There are so many things to do, your imagination is the only limit.

So get out there and have fun, that's the best pill against homesickness.

Belgium is an awesome country. I had no homesickness because I don't like my home country, the USA. I prefer Belgium. The language and culture barriers are difficult, so find some other expats living in Belgium who are usually found at your workplace.

In the initial stage, it is always better to mingle more and more with friends and explore new places. Thanks to technology, skype and whatsapp, that allows loved ones to be within your reach at very low cost. I also preferred to go to gym where not only I got to meet new people but also exercising was a stress buster for me.

One of the ways to cope with home sickness is to try to make your host country a bit more like your home country. It is good to try to do things you were doing back home and mingle around.

Of course, keeping in touch with family and friends always helps.

Bottom line, every experience is different and personal. Try to stick with what works best for you and enjoy the new challenge!

how lucky of you of having a baby...right away as you moved to Belgium and in the same time how stupid what you say is.

SO let s see: you brag with the things you do, from having a baby to doing voluntary work and following different courses.
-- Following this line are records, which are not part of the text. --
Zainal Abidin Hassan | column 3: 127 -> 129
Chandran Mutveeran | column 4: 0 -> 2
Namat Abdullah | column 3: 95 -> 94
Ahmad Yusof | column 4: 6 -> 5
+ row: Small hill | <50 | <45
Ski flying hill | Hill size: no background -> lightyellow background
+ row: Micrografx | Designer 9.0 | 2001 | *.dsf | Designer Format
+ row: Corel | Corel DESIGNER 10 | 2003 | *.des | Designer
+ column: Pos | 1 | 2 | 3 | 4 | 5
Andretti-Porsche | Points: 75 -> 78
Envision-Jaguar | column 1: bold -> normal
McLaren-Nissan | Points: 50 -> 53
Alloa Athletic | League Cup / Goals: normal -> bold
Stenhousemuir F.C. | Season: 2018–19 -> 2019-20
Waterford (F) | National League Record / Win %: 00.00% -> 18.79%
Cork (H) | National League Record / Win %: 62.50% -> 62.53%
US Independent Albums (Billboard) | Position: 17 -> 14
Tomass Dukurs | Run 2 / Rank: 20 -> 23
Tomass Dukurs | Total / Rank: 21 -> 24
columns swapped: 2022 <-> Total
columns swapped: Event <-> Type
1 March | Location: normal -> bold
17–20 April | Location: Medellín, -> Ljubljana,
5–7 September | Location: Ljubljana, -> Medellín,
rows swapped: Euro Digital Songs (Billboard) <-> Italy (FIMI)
But who s paying for all this. You? Oh no. Is that hard working man you have that is keeping your fantasies alive and of course...the government. Who s paying you extra money for that right away baby you had in Belgium.

How smart of you and how pathetic in the same time!

Hi! Thanks for your input, condescending as it is...

But I paid for all of it, thank you... from having work (even while pregnant). And I have never knocked on the door of OCMW, not that it is something to brag about but to be thankful for.

I just have a thirst for knowledge and I really do all those things and more. If you want I can send you some activities that we will soon be doing somewhere in Sint-Niklaas? You would be so welcome, maybe you can also be a volunteer?

I am a volunteer of Provincie Oost-Vlaanderen, Solidagro and more. Check their activities out and you'll see what I mean.

See our previous activity: … n-verslag/

And here are a couple that's coming up in October

in Ghent: … cafe-gent/

in Sint-Niklaas: … ilipijnen/

(that's me on the guitar :-)

And please don't be so judgmental in the future... peace.


Being a volunteer don t get paid. *Or you are volunteer, working and being paid, and a mother in the same time?
Sorry,but I find it hard to believe.

Moderated by Christine last month
Reason : off topic + comments maybe offensive

I was lonely although in a crowd.  Flights to Ireland were expensive in 1985 & it was unheard of to fly back and forth like I can now.  Letters and calls increased my sense of isolation, despite a busy work day. Night times were hard, listening to the sounds of a different place, looking at the skies and wishing I was back in the mother country.  Mam helped me find an english-speaking community called Saint Anthony's in Kraainem and that's where I found my new roots. I guess you need to feel loved and accepted whatever that means for you🙂

Volunteer work is sometimes paid, depending on the size and budget of the organization. I have, in the past been paid as individual volunteer or as a member of a group volunteering. But... that's only work done during my free time. I work full-time in a multinational for almost two decades now, a nine to five job that affords me extra time and energy to do other things in the evenings and weekends. I know it's hard to believe, but that is the fact. :-D I blame it on my ADHD.

Hi Prisicillah,....Thanks for your much wonderful contributions,...imagine i try to date Belgium Lady to keep myself busy!!! this keeps off my homesick!!!